Altro fatto che emerge dalla breve anamnesi su descritta e dalle considerazioni del ctu che si riportano “…il peggioramento dell’insufficienza cardiaca non sia stato determinato da cause non naturali, ma che fosse dovuto alla naturale evoluzione della malattia. Tale evoluzione può avvenire sia lentamente e progressivamente, ma anche con fasi di recrudescenza e riacutizzazioni, per le più svariate cause scatenanti, anche extra-cardiache. Nel caso in esame, oltre all’intervento chirurgico eseguito, potrebbe essere stato anche l’episodio febbrile, trattato con antibioticoterapia, a far aggravare lo scompenso cardiaco, ma non è possibile stabilire con certezza quale sia stata la causa scatenante”, è che:

  • Esiste il nesso di causa tra intervento chirurgico non indicato e decesso precoce del paziente, in quanto il ctu non lo ha escluso e ha banalmente paragonato lo stress chirurgico (come efficienza lesiva) a un episodio febbrile trattato con antibiotico-terapia senza, tra l’altro, evidenziare l’etiologia della stessa (come se non potesse essere causata dagli esiti dall’intervento e della degenza ospedaliera);
  • Non esiste certezza etiologica della causa efficiente del decesso e da ciò discende l’impossibilità da parte del giudice di far ricadere sul paziente tale onere della prova che ove non fornita dai convenuti questi sono destinati alla soccombenza.

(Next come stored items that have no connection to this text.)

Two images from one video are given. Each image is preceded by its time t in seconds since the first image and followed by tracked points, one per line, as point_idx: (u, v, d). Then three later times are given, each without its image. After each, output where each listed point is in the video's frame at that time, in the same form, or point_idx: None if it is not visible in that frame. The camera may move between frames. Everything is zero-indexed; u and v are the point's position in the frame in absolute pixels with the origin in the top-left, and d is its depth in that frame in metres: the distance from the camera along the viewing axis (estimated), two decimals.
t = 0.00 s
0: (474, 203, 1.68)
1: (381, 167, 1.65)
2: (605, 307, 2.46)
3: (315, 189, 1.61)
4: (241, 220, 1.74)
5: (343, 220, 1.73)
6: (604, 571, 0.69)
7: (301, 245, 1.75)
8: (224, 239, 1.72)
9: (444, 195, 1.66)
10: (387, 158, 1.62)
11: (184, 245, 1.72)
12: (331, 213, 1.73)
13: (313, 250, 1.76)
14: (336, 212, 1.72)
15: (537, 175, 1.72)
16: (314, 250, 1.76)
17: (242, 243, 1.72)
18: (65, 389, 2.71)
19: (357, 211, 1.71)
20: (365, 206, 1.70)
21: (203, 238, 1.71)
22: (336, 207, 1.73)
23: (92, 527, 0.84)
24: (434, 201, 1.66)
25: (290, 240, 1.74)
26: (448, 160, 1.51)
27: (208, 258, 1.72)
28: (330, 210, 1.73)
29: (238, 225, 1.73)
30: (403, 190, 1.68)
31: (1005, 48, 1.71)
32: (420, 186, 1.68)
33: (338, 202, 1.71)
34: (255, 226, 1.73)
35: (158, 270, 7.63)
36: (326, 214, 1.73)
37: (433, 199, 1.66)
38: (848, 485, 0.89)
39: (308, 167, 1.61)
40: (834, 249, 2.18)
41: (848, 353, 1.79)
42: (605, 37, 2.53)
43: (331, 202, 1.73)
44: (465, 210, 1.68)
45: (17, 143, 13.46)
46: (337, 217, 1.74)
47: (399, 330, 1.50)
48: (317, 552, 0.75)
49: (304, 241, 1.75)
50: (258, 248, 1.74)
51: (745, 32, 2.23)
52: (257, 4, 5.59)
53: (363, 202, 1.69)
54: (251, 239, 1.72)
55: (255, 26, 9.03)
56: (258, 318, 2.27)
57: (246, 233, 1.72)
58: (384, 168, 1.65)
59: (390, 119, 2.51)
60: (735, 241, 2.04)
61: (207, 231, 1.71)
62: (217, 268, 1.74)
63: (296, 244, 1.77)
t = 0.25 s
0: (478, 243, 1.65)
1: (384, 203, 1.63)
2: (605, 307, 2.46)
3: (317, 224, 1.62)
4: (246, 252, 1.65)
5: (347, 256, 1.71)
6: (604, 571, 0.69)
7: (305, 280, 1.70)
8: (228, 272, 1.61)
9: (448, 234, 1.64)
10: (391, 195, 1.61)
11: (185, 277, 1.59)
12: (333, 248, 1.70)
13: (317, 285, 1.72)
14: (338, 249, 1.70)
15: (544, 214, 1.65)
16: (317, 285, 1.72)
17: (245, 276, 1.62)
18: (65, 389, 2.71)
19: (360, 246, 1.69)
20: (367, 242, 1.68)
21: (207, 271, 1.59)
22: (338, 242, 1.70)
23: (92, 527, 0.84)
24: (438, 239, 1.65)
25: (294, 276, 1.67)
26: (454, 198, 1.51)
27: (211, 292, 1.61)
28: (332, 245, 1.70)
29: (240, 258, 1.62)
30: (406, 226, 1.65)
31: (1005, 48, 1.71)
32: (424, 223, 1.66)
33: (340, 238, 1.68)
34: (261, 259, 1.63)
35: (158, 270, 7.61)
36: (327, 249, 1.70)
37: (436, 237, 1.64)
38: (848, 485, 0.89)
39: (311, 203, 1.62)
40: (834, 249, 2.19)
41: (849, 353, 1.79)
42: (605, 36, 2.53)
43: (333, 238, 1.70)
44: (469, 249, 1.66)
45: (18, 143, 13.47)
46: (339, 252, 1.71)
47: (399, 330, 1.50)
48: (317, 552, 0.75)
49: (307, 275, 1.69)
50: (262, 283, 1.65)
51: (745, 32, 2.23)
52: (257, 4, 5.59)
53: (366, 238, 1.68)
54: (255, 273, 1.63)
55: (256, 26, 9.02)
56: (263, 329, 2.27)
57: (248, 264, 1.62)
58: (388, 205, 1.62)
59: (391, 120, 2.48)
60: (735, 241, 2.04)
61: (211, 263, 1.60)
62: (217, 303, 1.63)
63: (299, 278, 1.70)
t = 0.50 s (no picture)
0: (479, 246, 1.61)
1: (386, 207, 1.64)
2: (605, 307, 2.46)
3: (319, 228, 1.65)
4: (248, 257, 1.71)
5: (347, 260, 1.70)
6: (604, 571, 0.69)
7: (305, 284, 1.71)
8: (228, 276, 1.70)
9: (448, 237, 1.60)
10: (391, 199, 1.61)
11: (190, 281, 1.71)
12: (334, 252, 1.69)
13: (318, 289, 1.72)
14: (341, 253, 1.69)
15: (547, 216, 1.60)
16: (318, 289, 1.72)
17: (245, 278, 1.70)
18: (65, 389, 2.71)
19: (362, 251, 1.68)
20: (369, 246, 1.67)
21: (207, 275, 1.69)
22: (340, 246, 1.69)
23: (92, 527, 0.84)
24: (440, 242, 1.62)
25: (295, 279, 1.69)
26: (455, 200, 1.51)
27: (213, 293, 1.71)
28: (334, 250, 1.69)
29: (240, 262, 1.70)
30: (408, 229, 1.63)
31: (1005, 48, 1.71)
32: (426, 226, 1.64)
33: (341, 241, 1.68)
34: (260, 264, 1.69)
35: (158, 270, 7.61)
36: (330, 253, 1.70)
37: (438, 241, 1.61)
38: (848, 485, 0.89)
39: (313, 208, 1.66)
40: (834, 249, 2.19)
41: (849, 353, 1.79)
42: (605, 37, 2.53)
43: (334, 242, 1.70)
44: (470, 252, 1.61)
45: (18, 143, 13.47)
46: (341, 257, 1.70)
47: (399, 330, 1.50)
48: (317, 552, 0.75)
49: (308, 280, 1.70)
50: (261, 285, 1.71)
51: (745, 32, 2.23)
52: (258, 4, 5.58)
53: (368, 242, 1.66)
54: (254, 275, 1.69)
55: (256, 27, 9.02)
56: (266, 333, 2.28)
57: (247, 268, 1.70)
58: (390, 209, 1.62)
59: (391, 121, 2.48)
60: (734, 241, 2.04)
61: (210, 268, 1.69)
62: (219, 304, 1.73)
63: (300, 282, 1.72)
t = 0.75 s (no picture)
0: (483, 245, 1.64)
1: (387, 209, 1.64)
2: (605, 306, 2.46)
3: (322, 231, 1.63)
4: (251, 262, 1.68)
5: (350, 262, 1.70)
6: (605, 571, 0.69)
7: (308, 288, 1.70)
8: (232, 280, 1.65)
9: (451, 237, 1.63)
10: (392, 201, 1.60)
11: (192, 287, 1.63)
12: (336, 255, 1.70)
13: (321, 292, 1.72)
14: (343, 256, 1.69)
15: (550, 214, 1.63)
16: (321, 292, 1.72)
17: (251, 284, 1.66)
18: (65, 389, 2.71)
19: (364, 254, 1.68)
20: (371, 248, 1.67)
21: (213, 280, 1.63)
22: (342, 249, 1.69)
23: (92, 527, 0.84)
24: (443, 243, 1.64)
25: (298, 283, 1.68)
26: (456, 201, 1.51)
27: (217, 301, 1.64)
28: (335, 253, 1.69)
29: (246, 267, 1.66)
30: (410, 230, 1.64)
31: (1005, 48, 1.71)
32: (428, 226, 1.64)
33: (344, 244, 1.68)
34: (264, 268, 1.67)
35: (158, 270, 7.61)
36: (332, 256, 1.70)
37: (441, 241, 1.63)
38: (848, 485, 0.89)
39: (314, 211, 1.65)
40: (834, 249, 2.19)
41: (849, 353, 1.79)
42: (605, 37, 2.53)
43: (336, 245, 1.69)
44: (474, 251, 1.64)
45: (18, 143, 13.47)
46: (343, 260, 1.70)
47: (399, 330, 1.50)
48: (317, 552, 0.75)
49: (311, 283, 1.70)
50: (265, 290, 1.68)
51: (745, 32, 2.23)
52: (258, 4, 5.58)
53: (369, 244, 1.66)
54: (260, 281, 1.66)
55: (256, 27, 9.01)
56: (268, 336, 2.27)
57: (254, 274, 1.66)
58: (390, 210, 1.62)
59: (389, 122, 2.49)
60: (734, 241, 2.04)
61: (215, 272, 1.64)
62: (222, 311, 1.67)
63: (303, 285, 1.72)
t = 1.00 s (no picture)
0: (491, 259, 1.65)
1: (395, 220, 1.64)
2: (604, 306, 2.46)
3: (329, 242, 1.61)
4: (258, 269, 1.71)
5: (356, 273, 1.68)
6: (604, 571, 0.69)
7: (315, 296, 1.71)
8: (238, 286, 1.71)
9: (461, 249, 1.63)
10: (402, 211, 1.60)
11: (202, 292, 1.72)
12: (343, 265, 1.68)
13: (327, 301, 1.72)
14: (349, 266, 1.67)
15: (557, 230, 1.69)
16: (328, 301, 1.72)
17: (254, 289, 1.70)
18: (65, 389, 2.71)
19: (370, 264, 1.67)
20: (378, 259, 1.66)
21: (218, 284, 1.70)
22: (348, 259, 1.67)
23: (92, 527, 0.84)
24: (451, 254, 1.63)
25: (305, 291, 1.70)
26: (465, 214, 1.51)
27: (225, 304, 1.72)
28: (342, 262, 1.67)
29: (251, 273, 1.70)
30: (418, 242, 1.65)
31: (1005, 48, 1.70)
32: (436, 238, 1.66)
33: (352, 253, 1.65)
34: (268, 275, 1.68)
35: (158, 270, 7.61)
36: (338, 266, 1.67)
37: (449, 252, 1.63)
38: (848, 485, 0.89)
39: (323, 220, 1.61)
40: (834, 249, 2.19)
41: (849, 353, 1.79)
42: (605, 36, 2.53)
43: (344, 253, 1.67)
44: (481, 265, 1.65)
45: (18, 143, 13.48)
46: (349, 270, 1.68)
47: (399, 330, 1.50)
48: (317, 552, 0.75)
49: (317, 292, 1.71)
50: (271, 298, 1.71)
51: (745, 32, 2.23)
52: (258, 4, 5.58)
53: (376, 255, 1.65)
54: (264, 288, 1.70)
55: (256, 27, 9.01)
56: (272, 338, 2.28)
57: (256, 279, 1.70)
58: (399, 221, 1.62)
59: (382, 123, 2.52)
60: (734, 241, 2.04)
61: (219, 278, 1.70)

Insomma da questa storia clinica si può evincere con certezza civilistica quanto segue:

  1. L’intervento non andava eseguito e quindi si è di fronte a un overtreatment, ossia ad un fatto illecito;
  2. Tale illecito commissivo è astrattamente idoneo a produrre il decesso di quel paziente;
  3. Tale inadeguato adempimento dei sanitari ha dato origine ad un mancato raggiungimento di un obiettivo sperato e ragionevolmente raggiungibile: la sopravvivenza del de cuius almeno fino all’età media statistica.

Per quanto suddetto non si verte in tema di perdita di chance ma di un vero nesso di causa tra l’operato dei sanitari e il decesso del paziente.